The technical scheme in the embodiment of the application at least has the following technical effects or advantages:

in the embodiment, through the mutual balance of the two groups of forces, unbalanced load can not be generated, and the protection effect on equipment is achieved.

In summary, the invention provides a fuselage structure which can counteract the damage of unbalanced load force to the fuselage and is applied to large-tonnage horizontal single-side load of a multidirectional die forging press.

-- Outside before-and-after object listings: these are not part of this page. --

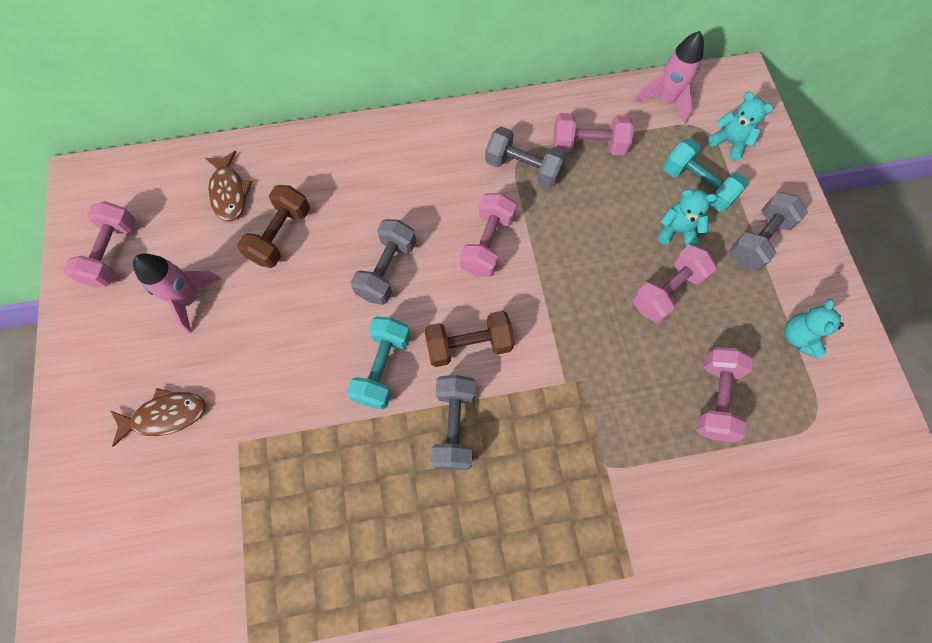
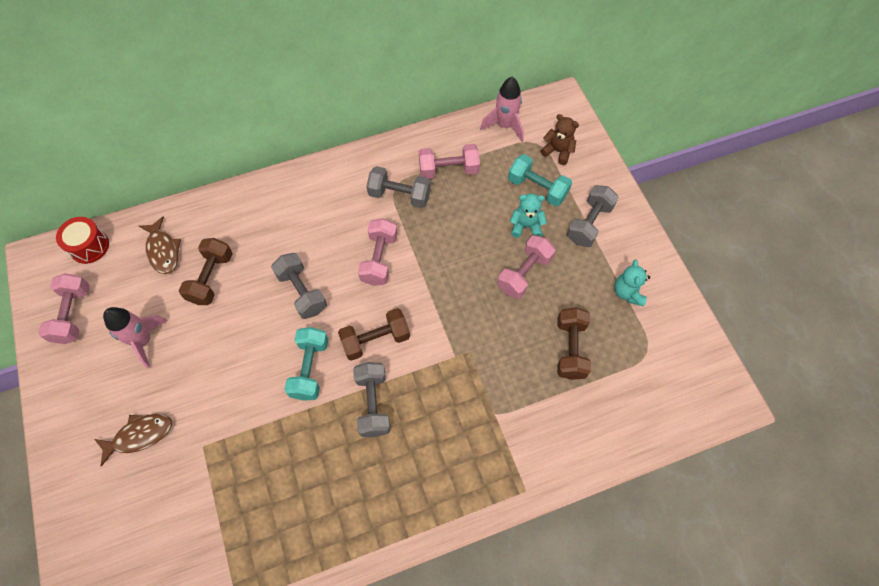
camera: 10 degrees left, 5 degrees down
grey dumbbell [351,219,416,305] -> grey dumbbell turned 45 degrees counterclockwise [271,253,327,319]
pink dumbbell [696,347,753,443] -> brown dumbbell [557,307,591,380]
turquoise teddy bear [708,92,773,161] -> brown teddy bear [540,114,579,165]
none -> red drum [56,217,109,264]

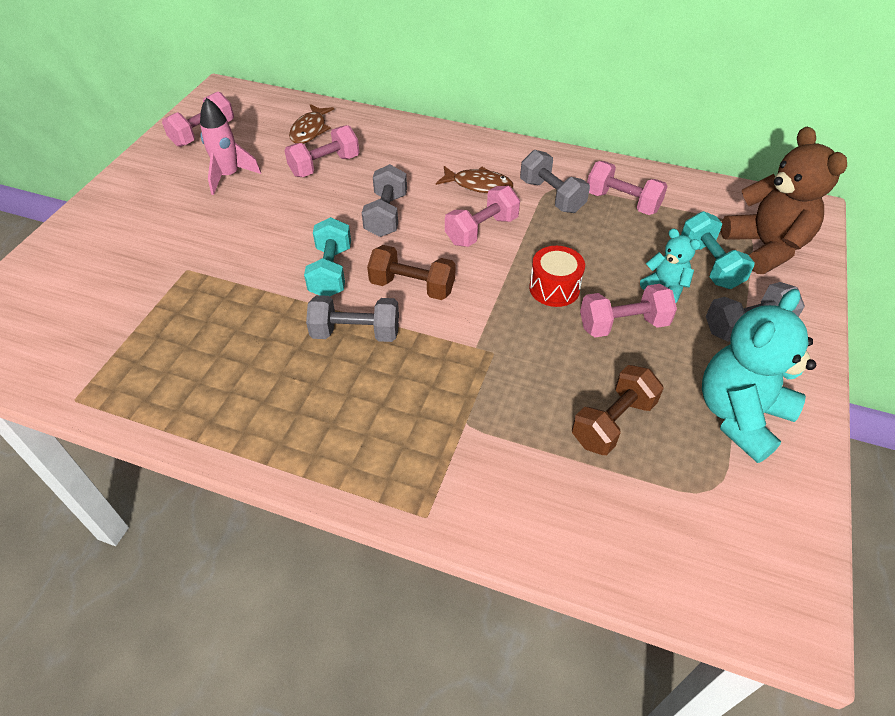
camera: 40 degrees right, 15 degrees down
red drum [56,217,109,264] -> red drum moved to [529,246,585,307]
brown fish [94,414,172,467] -> brown fish moved to [436,166,513,193]
brown dumbbell [179,238,233,305] -> pink dumbbell [284,125,359,177]
turquoise dumbbell [284,327,328,401] -> turquoise dumbbell turned 45 degrees counterclockwise [304,217,351,296]
grey dumbbell [353,362,390,437] -> grey dumbbell turned 60 degrees clockwise [306,295,399,342]
pink rocket [480,77,524,142] -> none
brown teddy bear [540,114,579,165] -> brown teddy bear [721,127,847,274], size x1.94
turquoise teddy bear [614,259,650,306] -> turquoise teddy bear [702,289,816,463], size x1.94

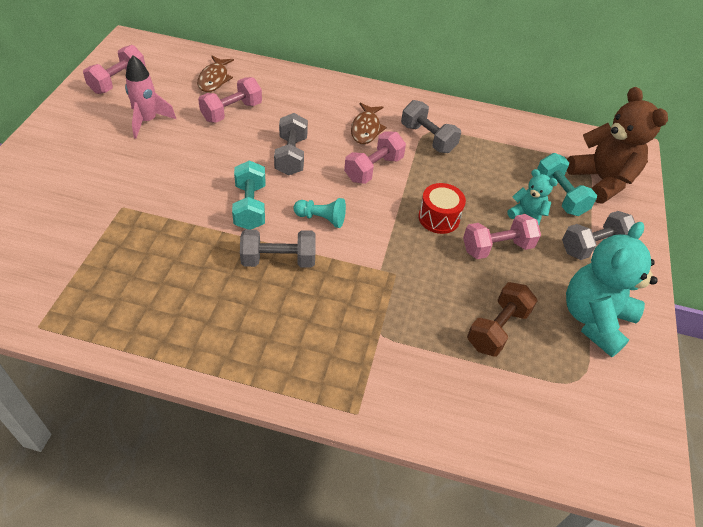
camera: 10 degrees left, 0 degrees up
brown dumbbell [367,245,455,300] -> turquoise pawn [293,198,346,228]
brown fish [436,166,513,193] -> brown fish turned 90 degrees clockwise [351,103,387,144]
pink dumbbell [587,161,668,215] -> none

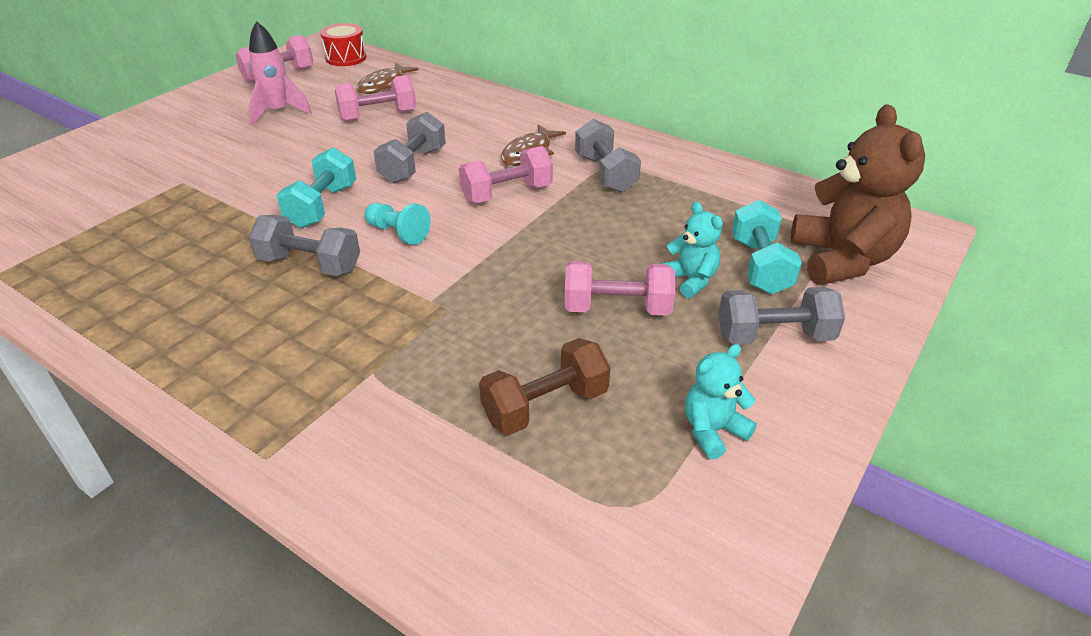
camera: 25 degrees right, 10 degrees down
red drum [418,183,466,234] -> red drum moved to [320,23,366,66]
turquoise teddy bear [566,222,658,357] -> turquoise teddy bear [685,344,757,460], size x0.52

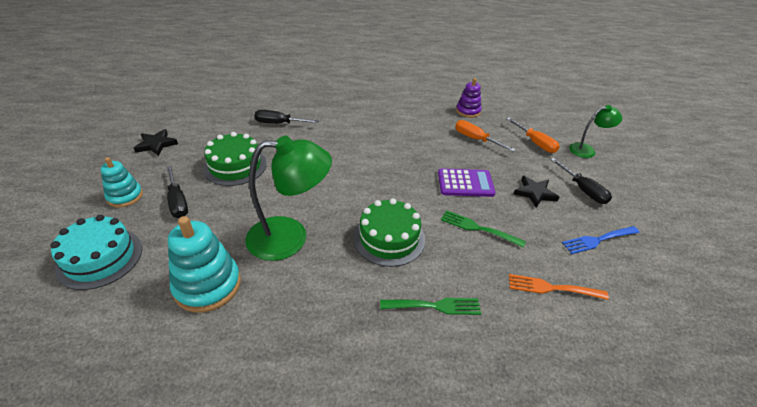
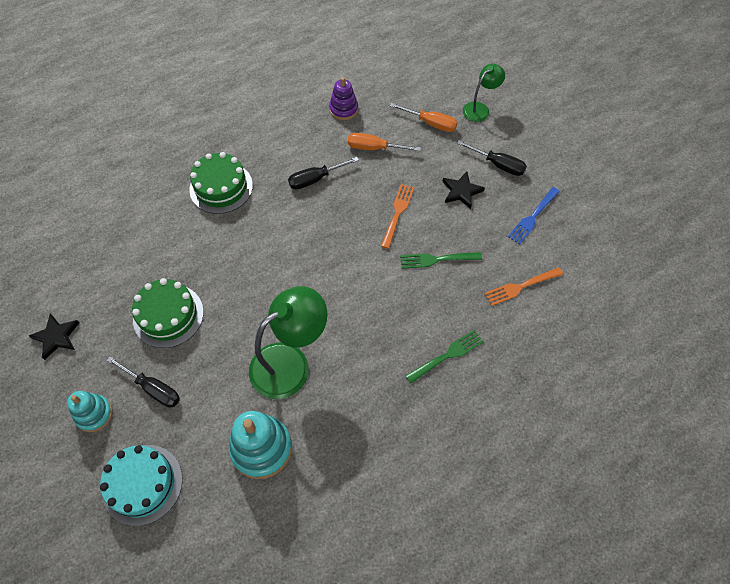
camera: 30 degrees left, 20 degrees up
black screwdriver [254,110,319,124] -> black screwdriver moved to [288,157,359,190]
green cake [353,198,425,267] -> green cake moved to [189,152,253,214]
purple calculator [438,168,495,197] -> orange fork [381,184,414,249]

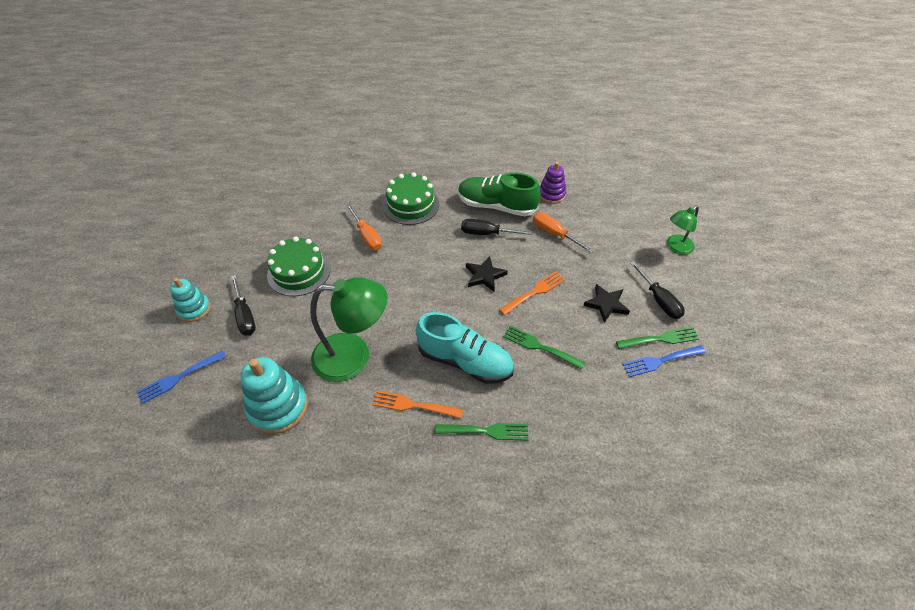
camera: 35 degrees right, 10 degrees down
black star [29,313,79,360] -> black star moved to [466,256,508,291]
turquoise cake [100,445,183,526] -> blue fork [137,351,226,404]
orange screwdriver [390,103,458,132] -> orange screwdriver moved to [346,204,382,251]
green lamp [463,64,505,122] -> green lamp turned 150 degrees clockwise [667,206,699,255]
orange fork [484,267,563,306] -> orange fork moved to [372,390,463,418]
none -> turquoise shoe [416,312,514,384]
none -> green shoe [458,173,541,216]
none -> green fork [616,327,699,349]

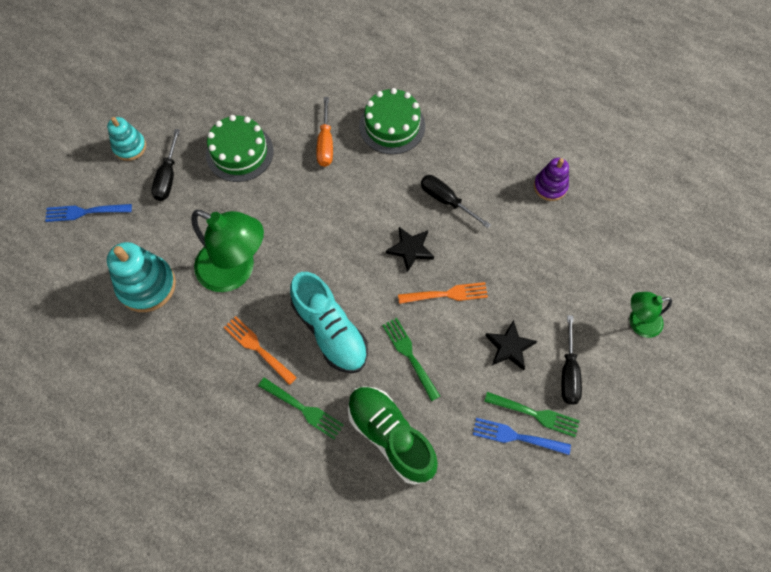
camera: 30 degrees right, 15 degrees up
green shoe [458,173,541,216] -> green shoe moved to [348,386,438,485]
orange screwdriver [533,212,594,253] -> none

The foregoing examples illustrate the invention in detail, but are merely preferred embodiments of the invention and are not to be construed as limiting the scope of the invention. All equivalent changes and modifications within the scope of the present invention are intended to be covered by the present invention.

Claims (1)

1. The utility model provides a be applied to fuselage structure of multidirectional die forging press large-tonnage horizontal unilateral load which characterized in that: the machine body structure applied to the large-tonnage horizontal single-side load of the multidirectional die forging press comprises a support column A and a support column B, wherein the support column A is positioned between a horizontal beam A and a vertical frame upright A, the support column B is positioned between the horizontal beam B and the vertical frame upright B, the upper part and the lower part of a die are respectively provided with a die locking beam, the upper part and the lower part of the die are respectively connected with the die locking beams, two ends of the die locking beams are respectively contacted with the inner sides of the vertical frame upright A and the vertical frame upright B, a gap of 0.5-1 mm is reserved between the support column A and the vertical frame upright A, and a gap of 0.5-1 mm is reserved between the support column B and the vertical frame upright B; the support column A is welded and fixed with the horizontal cross beam A, and the support column B is welded and fixed with the horizontal cross beam B;

when the left horizontal extrusion cylinder A applies load and the right horizontal extrusion cylinder B does not apply load, the workpiece in the die is subjected to the force of the left horizontal extrusion cylinder A, the force is applied to the right vertical frame column B through the die and the die lock Liang Chuandao, the vertical frame column B generates force bending from the inner side to the outer side, the force enables a gap between the vertical frame column B and the support column B to be closed, and conversely, the gap between the vertical frame column A and the support column A can be increased, so that the bending amount of the vertical frame column B is limited, damage to a vertical machine body caused by excessive bending is avoided, and meanwhile, the reactive force generated by the horizontal extrusion cylinder A is conducted to the right horizontal cross beam B through the integral horizontal frame.